We recommend all surveillance providers be sensitive to remote security cameras already present and in operation on private and commercial properties. The defense team at KCB&A had a very successful outcome in a fully disputed WC claim where Petitioner thought he was at a truck dock that had no security cameras—he didn’t notice the children’s preschool next door had statutorily required security cameras which taped him. The computer video from those cameras proved him to be a liar and cheat. If the owner won’t voluntarily give such video up, a wily defense lawyer can send a subpoena for them.
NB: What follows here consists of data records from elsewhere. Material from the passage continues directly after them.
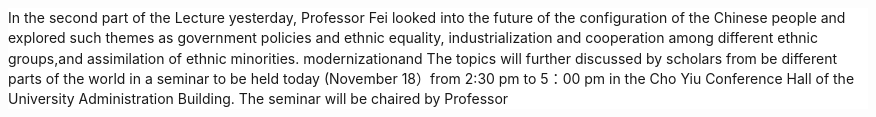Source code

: In the second
part of the
Lecture
yesterday,
Professor
Fei
looked into
the
future
of
the
configuration of
the
Chinese people and
explored
such
themes
as
government
policies
and
ethnic
equality,
industrialization
and
cooperation
among
different
ethnic
groups,and
assimilation of ethnic minorities.
modernizationand
The
topics
will
further
discussed
by
scholars
from
be
different parts of the world in a seminar
to be held
today
(November
18）from
2:30
pm
to
5：00
pm in the
Cho
Yiu
Conference
Hall
of the
University
Administration
Building.
The
seminar
will
be chaired by
Professor
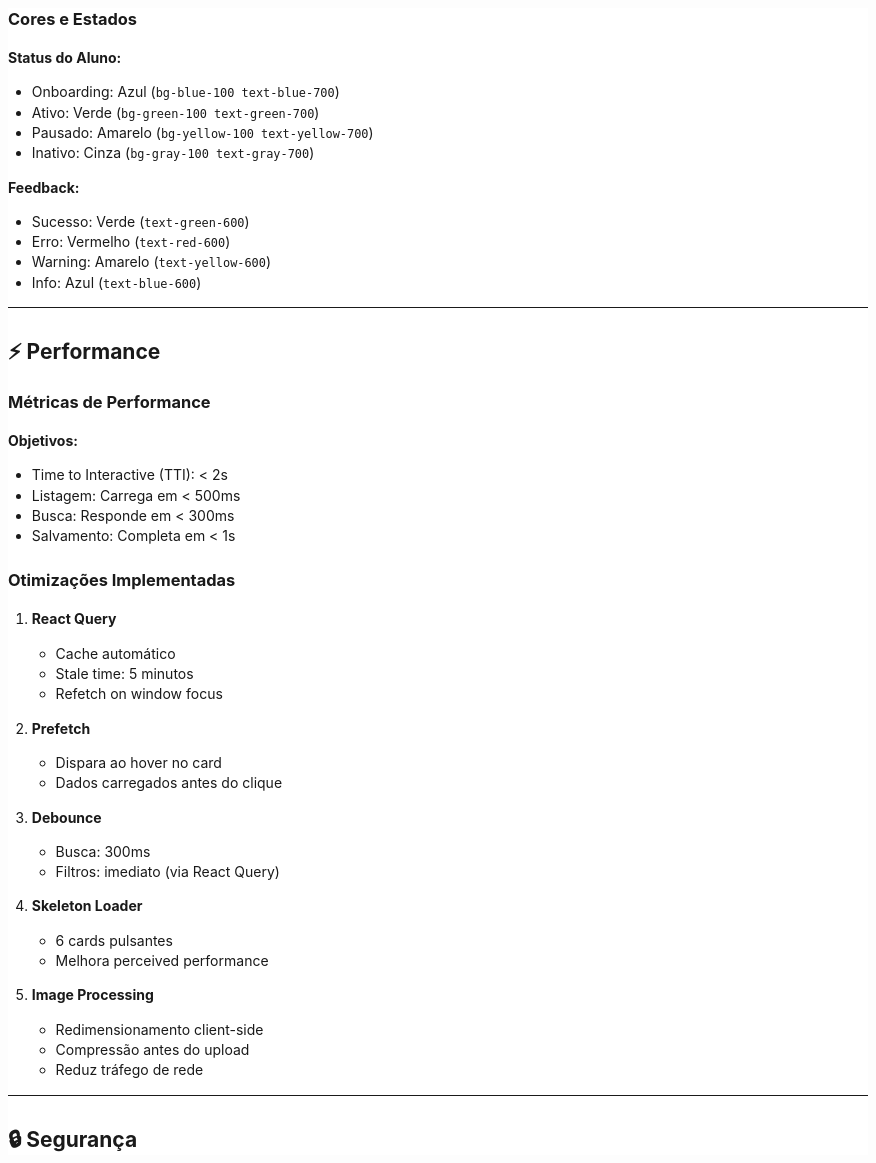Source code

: ### Cores e Estados

**Status do Aluno:**
- Onboarding: Azul (`bg-blue-100 text-blue-700`)
- Ativo: Verde (`bg-green-100 text-green-700`)
- Pausado: Amarelo (`bg-yellow-100 text-yellow-700`)
- Inativo: Cinza (`bg-gray-100 text-gray-700`)

**Feedback:**
- Sucesso: Verde (`text-green-600`)
- Erro: Vermelho (`text-red-600`)
- Warning: Amarelo (`text-yellow-600`)
- Info: Azul (`text-blue-600`)

---

## ⚡ Performance

### Métricas de Performance

**Objetivos:**
- Time to Interactive (TTI): < 2s
- Listagem: Carrega em < 500ms
- Busca: Responde em < 300ms
- Salvamento: Completa em < 1s

### Otimizações Implementadas

1. **React Query**
   - Cache automático
   - Stale time: 5 minutos
   - Refetch on window focus

2. **Prefetch**
   - Dispara ao hover no card
   - Dados carregados antes do clique

3. **Debounce**
   - Busca: 300ms
   - Filtros: imediato (via React Query)

4. **Skeleton Loader**
   - 6 cards pulsantes
   - Melhora perceived performance

5. **Image Processing**
   - Redimensionamento client-side
   - Compressão antes do upload
   - Reduz tráfego de rede

---

## 🔒 Segurança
As to drones, the U.S. Government is getting rapidly involved to strongly regulate drones due to the potential for terrorism or risk to commercial and private aircraft. We are sure drones used by surveillance operators would be regulated, commercial drones. The proposed rule would require an operator to maintain visual line of sight of a small UAS. The rule would allow, but not require, an operator to work with a visual observer who would maintain constant visual contact with the aircraft. The operator would still need to be able to see the UAS with unaided vision (except for glasses). The FAA is asking for comments on whether the rules should permit operations beyond line of sight, and if so, what the appropriate limits should be.


“We have tried to be flexible in writing these rules,” said FAA Administrator Michael Huerta. “We want to maintain today’s outstanding level of aviation safety without placing an undue regulatory burden on an emerging industry.” 


Under the proposed federal rule, the person actually flying a small unmanned aircraft system or UAS would be an “operator.” An operator would have to be at least 17 years old, pass an aeronautical knowledge test and obtain an FAA UAS operator certificate. To maintain certification, the operator would have to pass the FAA knowledge tests every 24 months. A small UAS operator would not need any further private pilot certifications (i.e., a private pilot license or medical rating).


The new rule also proposes operating limitations designed to minimize risks to other aircraft and people and property on the ground:


·         A small UAS operator must always see and avoid manned aircraft. If there is a risk of collision, the UAS operator must be the first to maneuver away.

·         The operator must discontinue the flight when continuing would pose a hazard to other aircraft, people or property.

·         A small UAS operator must assess weather conditions, airspace restrictions and the location of people to lessen risks if he or she loses control of the UAS.

·         A small UAS may not fly over people, except those directly involved with the flight.

·         Flights should be limited to 500 feet altitude and no faster than 100 mph.

·         Operators must stay out of airport flight paths and restricted airspace areas, and obey any FAA Temporary Flight Restrictions (TFRs).


You might quickly note most of the commercial drone rules are going to make it challenging for surveillance operatives to use drones. However, we consider most surveillance operatives to be competitive and nerdy enough to at least try to one-up their competition.